| |
|
|
Kaş yaparken göz çıkarmamak
Dostlar sık sık sorarlar: Bu kadar konuyu nereden bulup da yazıyorsunuz? Zor olan konu bulmak değildir, zor olan kaş yapayım derken göz çıkarmadan yazabilmektir. Fakat tam bu noktada bambaşka bir etken devreye girebilir. Sen, kaş yaparken, göz çıkarmamaya azami özen gösterirsin, fakat bazıları bu durumda dahi gözünün çıktığını düşünür. İşte burada yazarın elinden başka bir şey gelmez. Mesele, gözü 'çok hassas' okuyucu türünden kaynaklanmaktadır. Örneğin, ekonomi müdürümüz, köşe komşum Yavuz Semerci iki yazı yazdı üst üste. Üç büyüklere akan paraya ne zaman dur denilecek diye sordu. Tebrik de aldı tepki de... Yavuz Semerci gelen tepkileri gösterdi. Sülaleleri kapsama alanı içine alacak nitelikte küfürler vardı. Dilim bile varmıyor söylemeye...
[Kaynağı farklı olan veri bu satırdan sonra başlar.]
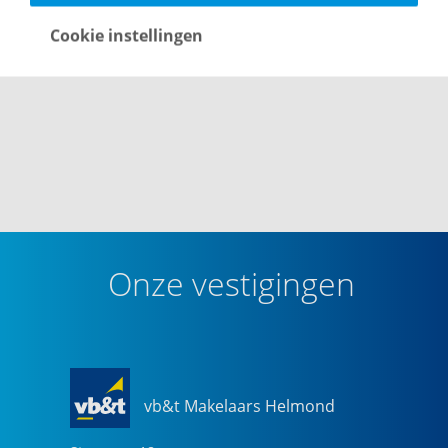
Cookie instellingen
Onze vestigingen
vb&t Makelaars Helmond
Mesleki hassasiyetler Gerçi Başbakan Erdoğan, dava açmakta ipin ucunu kaçırmadı değil ama bizim yazılara asıl büyük tepki, nevi şahsına münhasır okuyucu tayfasından veya meslek gruplarından gelir. Bizler aktif okuyucu tipinden çok hoşlanırız ama fazla aktiflik de cildi bozuyor. Hele hele meslek gruplarının hassasiyeti müthiştir. Devlette 200 bin çaycı-odacı olur mu, dersiniz odacılar ayaklanır. Doktor milleti, tedavi ederken hastanın donunu bile almak zorunda mı, dersiniz doktorlar kükrer. Gözaltındaki kadınların, kadın doktorlar tarafından muayene edilmesi daha uygundur, dersiniz erkek doktorlar celallenir: Biz sapık mıyız kardeşim? Güzel hemşire, hastaya moral verir diye yazarsınız, aleyhinizde imza toplanmaya başlanır. Bir vakitler, meslektaşlarımızdan biri bir Karadeniz fıkrası yazmıştı, az daha postu deldiriyordu.